The New Bankruptcy Law and Small Business

The Bankruptcy Abuse Prevention and Consumer Protection Act of 2005 was signed into law on April 20, 2005 with an effective date of October 17, 2005 for most provisions.  This law affects individuals (consumers), small businesses, and businesses in general with its many changes to existing bankruptcy laws.

A “small business” for the purposes of this legislation and Chapter 11 filing is a business debtor which is engaged in commercial or business activities (not related to property ownership or activities incidental to property ownership) and has a total non-contingent liquidated debt of not more than $2 million dollars as of the date of the filing for relief.  The debt total excludes debts owed to affiliates or insiders.
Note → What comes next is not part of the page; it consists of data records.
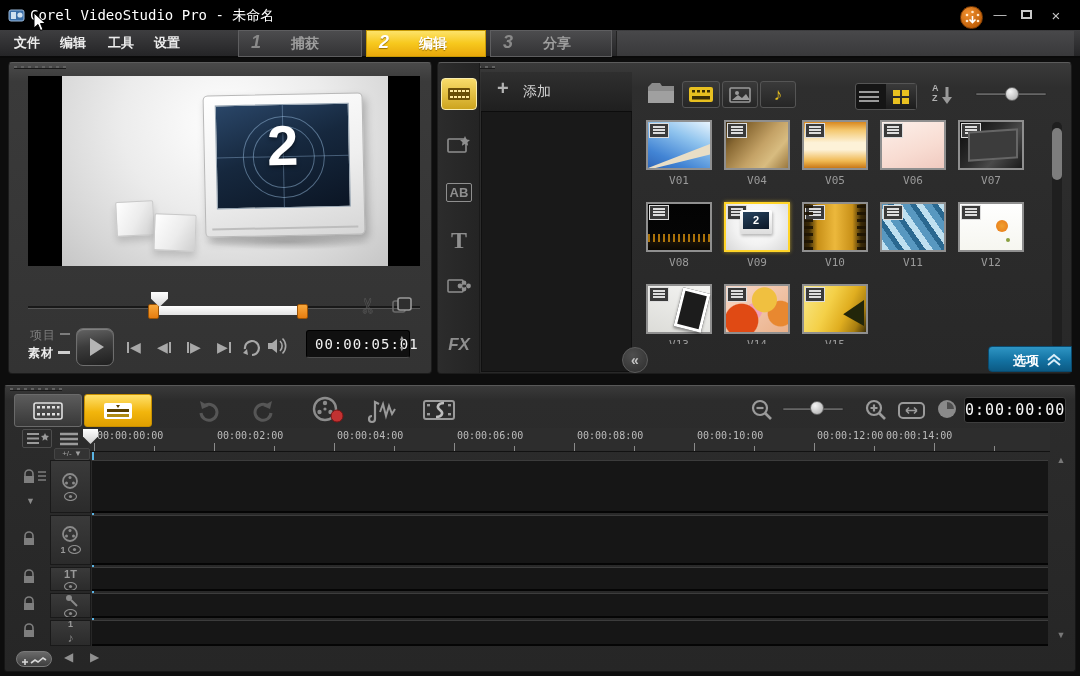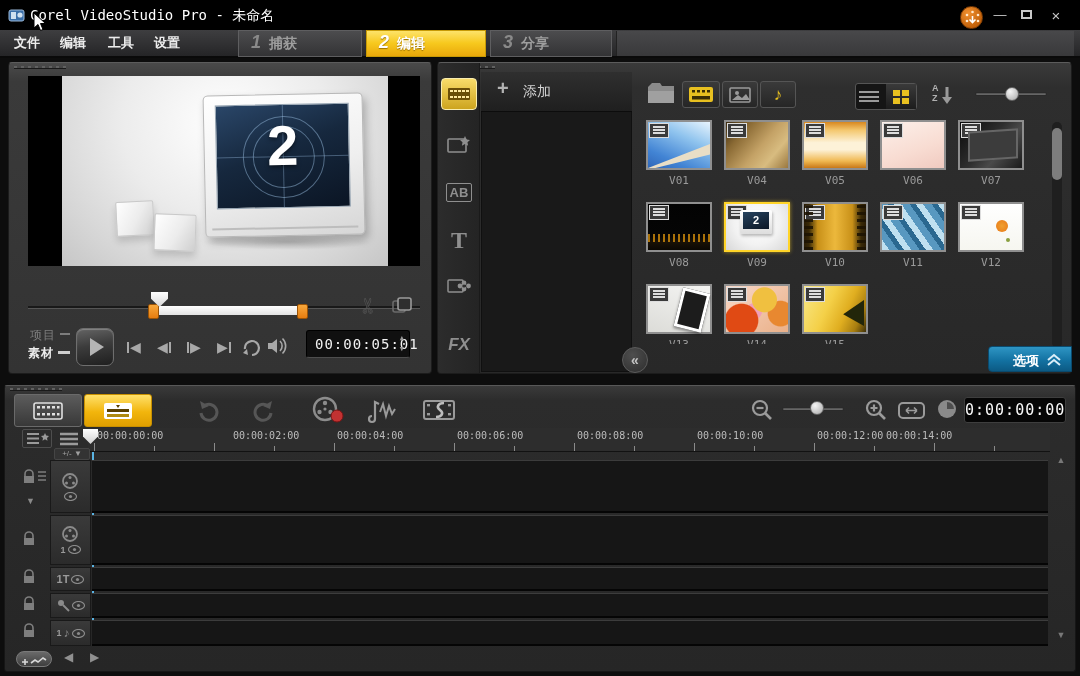"捕获" .tab-label { left: 30px -> 52px }
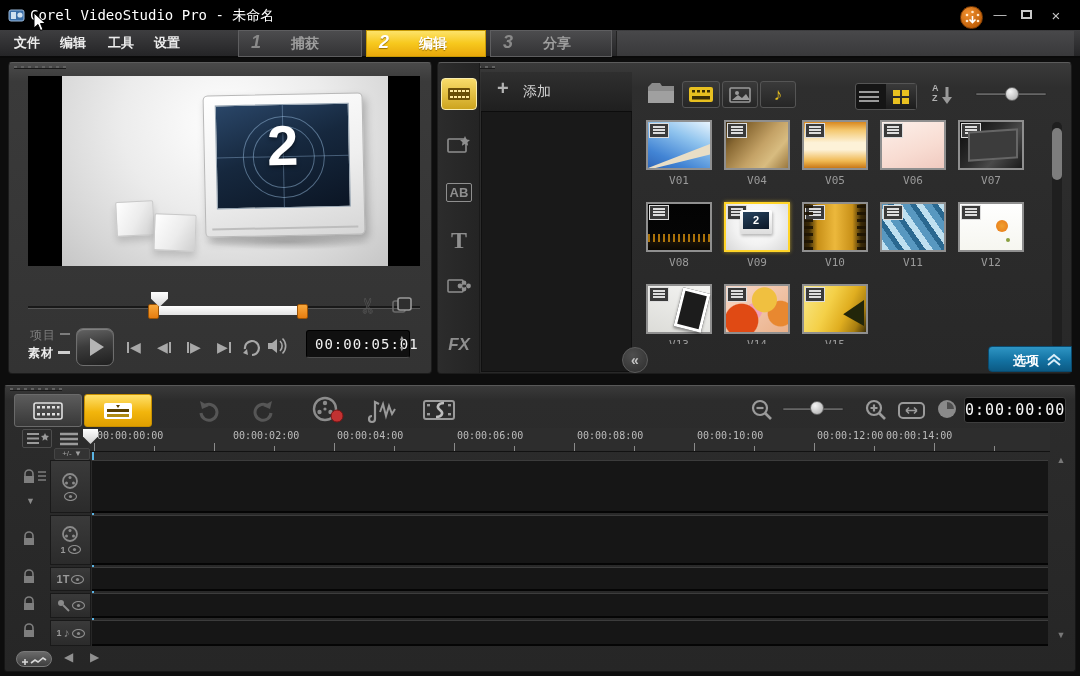"00:00:02:00" div.rlabel { left: 145px -> 129px }
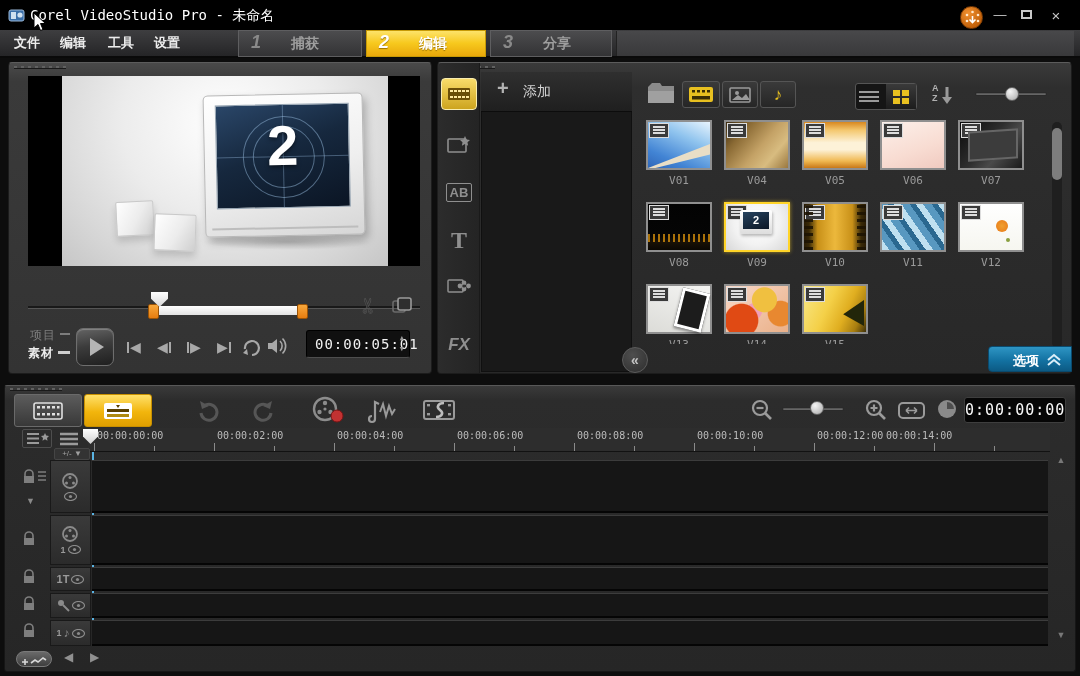"1T" .trackhead { flex-direction: none -> column }
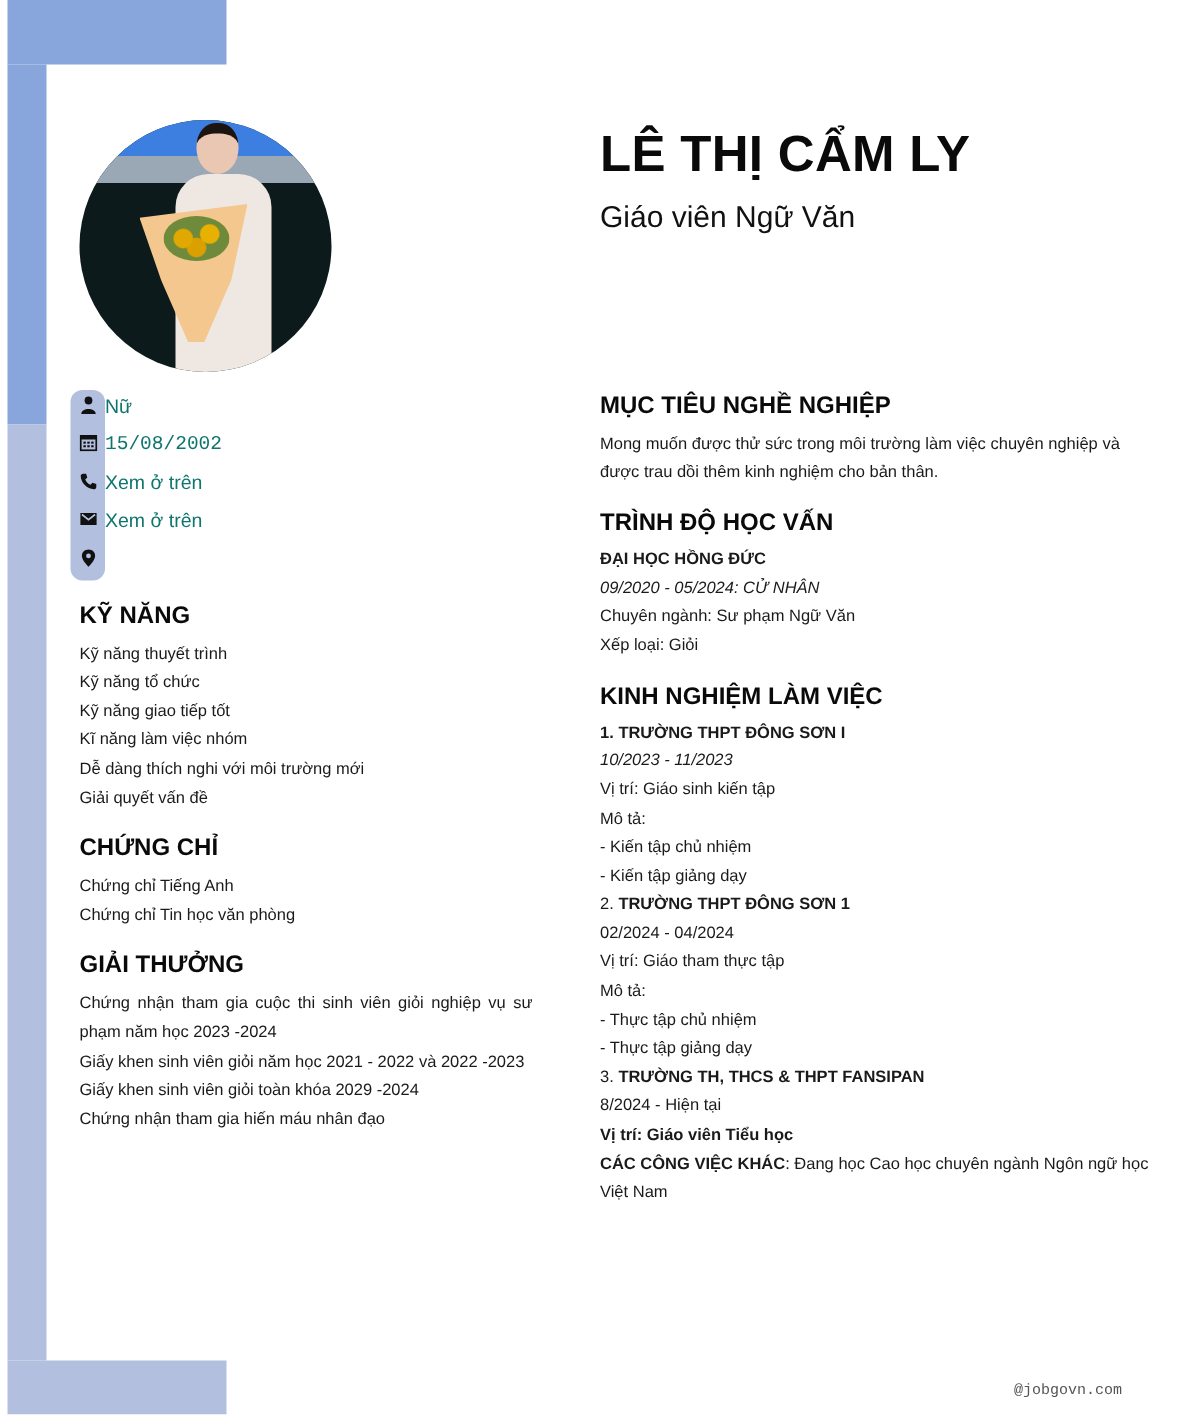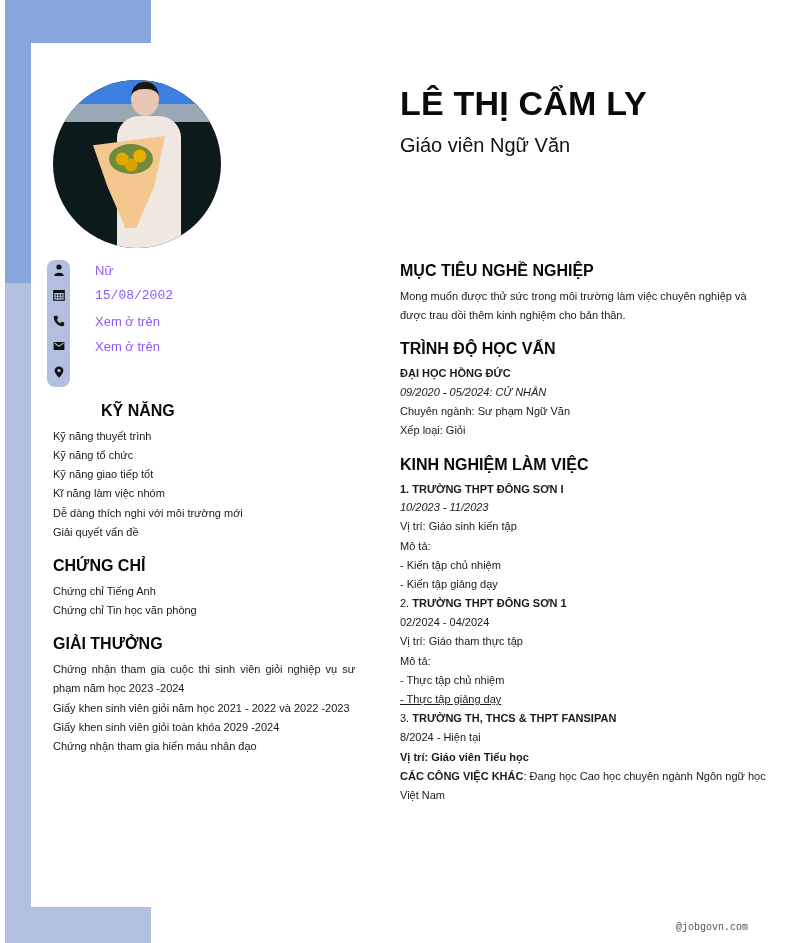"Nữ" .contact-row .txt { color: #8b5cf6 -> #0f766e; margin-left: 25px -> 0 }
A small business may be excluded from this category of bankruptcy filings if it has established a creditors’ committee that is active and representative of the creditors of the business and that committee provides oversight on the operations of the business.  This committee may be formed after the initial bankruptcy filing and classification as a small business.  If such a committee is formed subsequent to the filing, the business may be reclassified outside of the small business category.

Why does it matter if you are a “small business” or a “large business”?  The major reason is that small businesses are given only six months to file a reorganization plan, while large businesses are given 18 months.  The six-month time restriction, if not met, moves a small business from reorganization (Chapter 11) to liquidation (Chapter 7). So understanding that the clock is ticking and that a plan needs to be developed and filed is critical to a small business’ viability.

Small business debtors (Chapter 11) are required (effective date of requirement is to be determined) to file periodic financial statements and other reports regarding:

–          Profitability (the amount of money that has been earned or lost during the current and recent fiscal periods

–          Forecasts or reasonable approximations of projected cash flows over a “reasonable” period

–          Comparative reports on actual cash flow versus projected cash flows

–          Statements/verification as to whether the debtor is in compliance with all post-petition requirements, including timely filing of tax returns and other governmental filings, as well as payment of taxes and other administrative expenses

In instances where the debtor is not in compliance, an explanation of why, how, and at what cost the debtor intends to remedy the situation.

As part of Chapter 11 the debtor files a reorganization plan (and possibly other disclosure statements) that is expected to provide adequate information on how business will be done and how each debt holder claim or interest will be handled.  The court must approve this plan.  The plan is expected to achieve a balance between the interests and needs of

–          The court

–          The United States Trustees

–          Creditors

–          Other parties with interest in the information

–          The Small Business Debtor

At this time, no agency has been designated to ensure the “adequacy” of information requirement is met.

The Small Business Debtors (or an appointed trustee) are expected to perform certain duties in a small business case:

  1. Provide the most recent set of complete financial statements, income tax returns, or a statement that no such documents have been prepared or filed
  2. Attend meetings scheduled by the court and the US Trustee (this requirement may be waived under extraordinary and compelling circumstances)
  3. Make timely filings of schedules and statements related to financial affairs
  4. File all post-petition financial and other reports
  5. Maintain insurance
  6. File timely tax returns and payments
  7. Allow inspection of books and records upon receipt of reasonable notice by the United States Trustee or designated representative

The information above is just a small part of the changes and requirements that small businesses face if they find it necessary to apply for reorganization or liquidation bankruptcy.  Many attorneys and business advisors have recommended that any business contemplating bankruptcy of any type should consider making those filings before October 17, 2005 if it is an “inevitable” event.

What all businesses need to keep in mind is that most creditors would prefer that the customer contact them to negotiate new terms if the financial situation is at a critical point.  Creditors prefer receiving all of the money owed over a longer period of time rather than the possibility of getting little or no money.

This new legislation has proponents and opponents with both sides saying why it is good or bad for business (and individuals).  That is true of any legislation, and once it is passed, we must live with it.

For instance, current bankruptcy laws allowed the courts to go back to vendors and creditors who had been paid in the 90 day period prior to bankruptcy filing to “reclaim” the funds paid.  These funds were often viewed as “preference” payments.  As such the vendor who was conducting business as usual suddenly finds the account that was current is now unpaid and they have to get in line with the other creditors in the bankruptcy proceeding.

If your business (large or small) or you as an individual have been contemplating a bankruptcy filing, the best strategy may be to set up appointments with tax advisors, attorneys, and accountants to get a clear picture of your situation today versus what happens after October 17, 2005.  Understanding the options and timing could be critical to how successfully you can address your financial situation.